Negotiating can get a bad rap. For many people it’s synonymous with confrontation or that one-dimensional, zero-sum game where by definition if one person wins, the other person loses.
This outdated mindset may help explain the tendency for many people not to bother trying. Consider survey results released this week by Jobvite, a recruitment software firm, showing only 35% of men and just 26% of women negotiate for higher salaries among over 1,500 job seekers queried. Yet about 85% of those who tried were rewarded with higher pay, according to the survey.
Why the disconnect? Some job-seekers likely suffer from a problem of perception and may benefit from reframing how they regard negotiating in the first place, says Rachel Bitte, chief people officer with Jobvite.
“It doesn’t have to be confrontational,” Bitte says, who especially urges women, still lagging behind men in their greater reluctance to negotiate, to consider some new habits while on the job hunt to improve their odds for successful negotiations.
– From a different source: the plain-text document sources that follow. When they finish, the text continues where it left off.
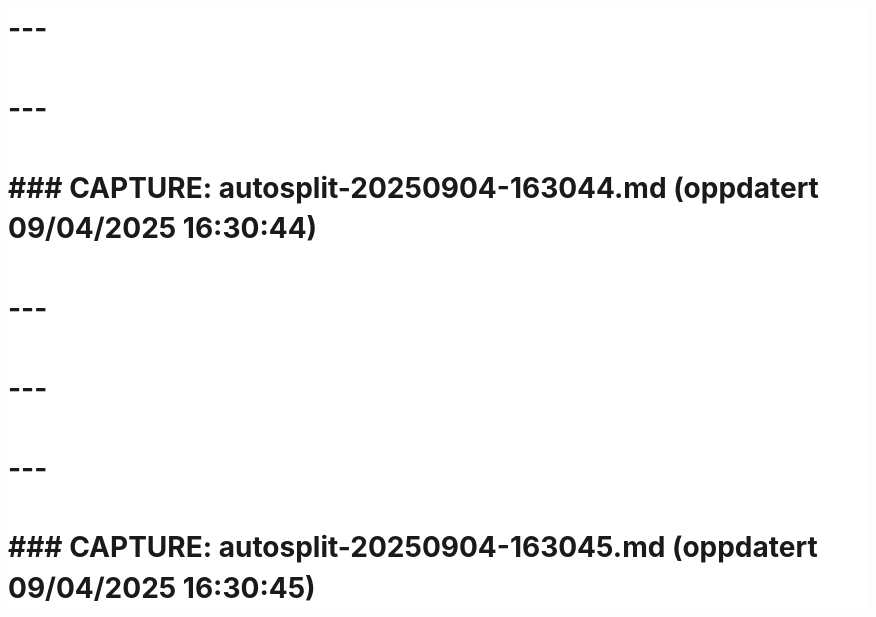 #

# ---

#

#

#

# ---

#

#

#

#

#

# \### CAPTURE: autosplit-20250904-163044.md (oppdatert 09/04/2025 16:30:44)

# ---

#

#

# ---

#

#

#

# ---

#

#

#

#

#

# \### CAPTURE: autosplit-20250904-163045.md (oppdatert 09/04/2025 16:30:45)
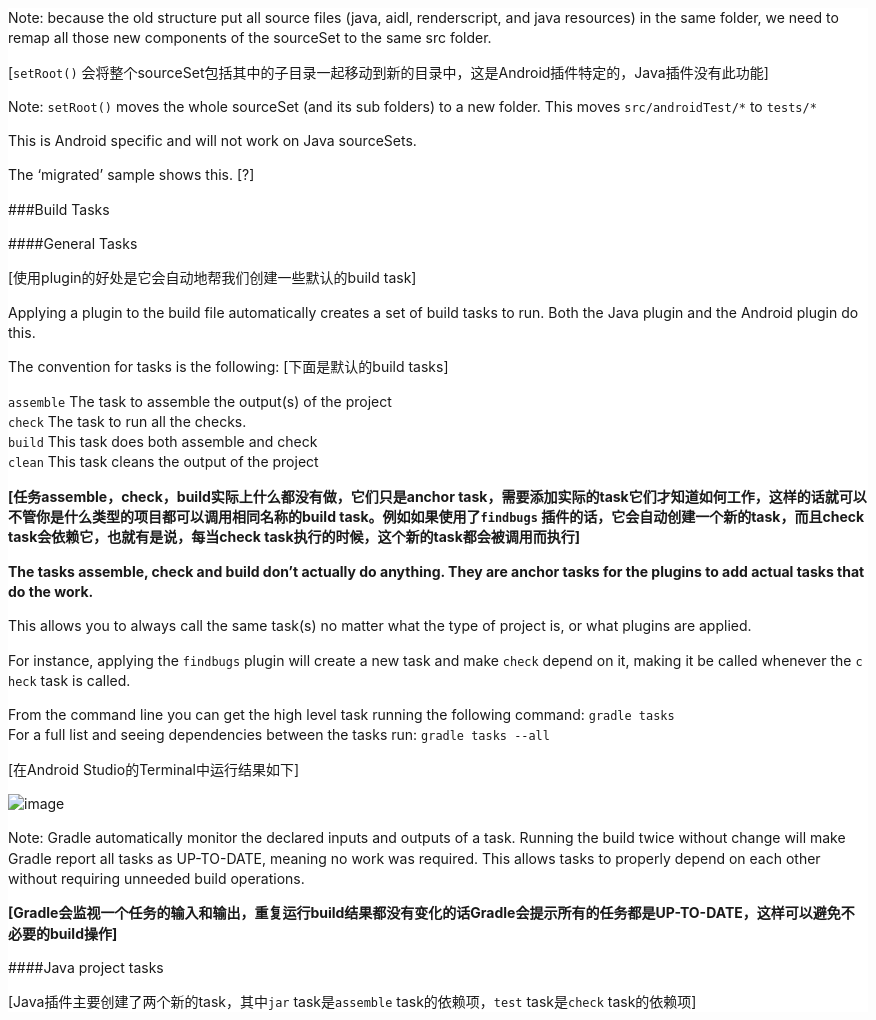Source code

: Note: because the old structure put all source files (java, aidl, renderscript, and java resources) in the same folder, we need to remap all those new components of the sourceSet to the same src folder.

[`setRoot()` 会将整个sourceSet包括其中的子目录一起移动到新的目录中，这是Android插件特定的，Java插件没有此功能]

Note: `setRoot()` moves the whole sourceSet (and its sub folders) to a new folder. This moves `src/androidTest/*` to `tests/*`

This is Android specific and will not work on Java sourceSets.

The ‘migrated’ sample shows this. [?]

###Build Tasks

####General Tasks

[使用plugin的好处是它会自动地帮我们创建一些默认的build task]

Applying a plugin to the build file automatically creates a set of build tasks to run. Both the Java plugin and the Android plugin do this.

The convention for tasks is the following: [下面是默认的build tasks]

`assemble`   The task to assemble the output(s) of the project       
`check`   The task to run all the checks.       
`build`   This task does both assemble and check      
`clean`    This task cleans the output of the project        

**[任务assemble，check，build实际上什么都没有做，它们只是anchor task，需要添加实际的task它们才知道如何工作，这样的话就可以不管你是什么类型的项目都可以调用相同名称的build task。例如如果使用了`findbugs` 插件的话，它会自动创建一个新的task，而且check task会依赖它，也就有是说，每当check task执行的时候，这个新的task都会被调用而执行]**

**The tasks assemble, check and build don’t actually do anything. They are anchor tasks for the plugins to add actual tasks that do the work.**

This allows you to always call the same task(s) no matter what the type of project is, or what plugins are applied.

For instance, applying the `findbugs` plugin will create a new task and make `check` depend on it, making it be called whenever the `check` task is called.

From the command line you can get the high level task running the following command:   `gradle tasks`      
For a full list and seeing dependencies between the tasks run:  `gradle tasks --all`

[在Android Studio的Terminal中运行结果如下]

![image](http://hujiaweibujidao.github.io/images/gradle1.png)

Note: Gradle automatically monitor the declared inputs and outputs of a task. Running the build twice without change will make Gradle report all tasks as UP-TO-DATE, meaning no work was required. This allows tasks to properly depend on each other without requiring unneeded build operations. 

**[Gradle会监视一个任务的输入和输出，重复运行build结果都没有变化的话Gradle会提示所有的任务都是UP-TO-DATE，这样可以避免不必要的build操作]**

####Java project tasks

[Java插件主要创建了两个新的task，其中`jar` task是`assemble` task的依赖项，`test` task是`check` task的依赖项]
Here are her top three tips:
Do Your Homework. As I’ve written about before, preparing for a fruitful negotiation requires effort. Your best bet for strengthening your negotiating position is gathering competing offers, (or improving your BATNA — Best Alternative to a Negotiated Agreement). Gather as much data on comparable job salaries as possible.
Good sources include anything from job listings to online resources such as salary.com or Glassdoor. Make sure you’re comparing apples to apples — an offer from a tech giant like Google will look different from a riskier startup, she reminds, adding that she and her fellow Silicon Valley peers joke about their bathrooms wallpapered with stock options that never materialized into a windfall.
“Really know what the market is in your job and industry and location,” Bitte says. “Have lots of data sources — not just your roommate — they’re going to ask you, ‘How did you come up with that, Rachel?’”
All of this preparation will ready you should an interviewer ask about salary history allowing you to rephrase into, “Here’s my expectations for this role,” as Bitte says.
Know Your Top Priorities. What’s most important to you will likely change at different life stages. What’s key in your 20s (like paying off those student loans) could look very different from your 30s and 40s (when you may not be as game for a job where you travel 50% of the time).
Get a good grasp on expectations — yours and theirs — from travel to flexibility with hours along with all the regular benefits. And if you don’t have a solid understanding or don’t feel ready to negotiate on the spot, don’t be afraid to ask for more time. “It’s ok to at least take a night,” Bitte says.
Don’t Overlook Your Current Employer. Your best opportunity may be at your current company — perhaps in a different role. Bitte urges people to really focus on: what do you want to do? What do you want to learn? If you’re having those conversations with an outside recruiter, try having them within the company too. “Are you also having that conversation with your own managers,” Bitte asks.
Bitte recently encouraged a friend employed in public health to talk with her boss about her need to secure a higher-paying salary even if it meant applying to a different institution. As the jobs lean heavily on grants, she doubted there was any room to seek higher pay at her current job, but was surprised when her manager asked her to give them a chance to match any outside offers.
“She felt like there was never any room so why would she ask,” Bitte says.
Reluctant negotiators should also remember that the entire process, if it is respectful and cooperative, will tell you a lot about the organization and the managers. “It is meant to be a partnership,” she says.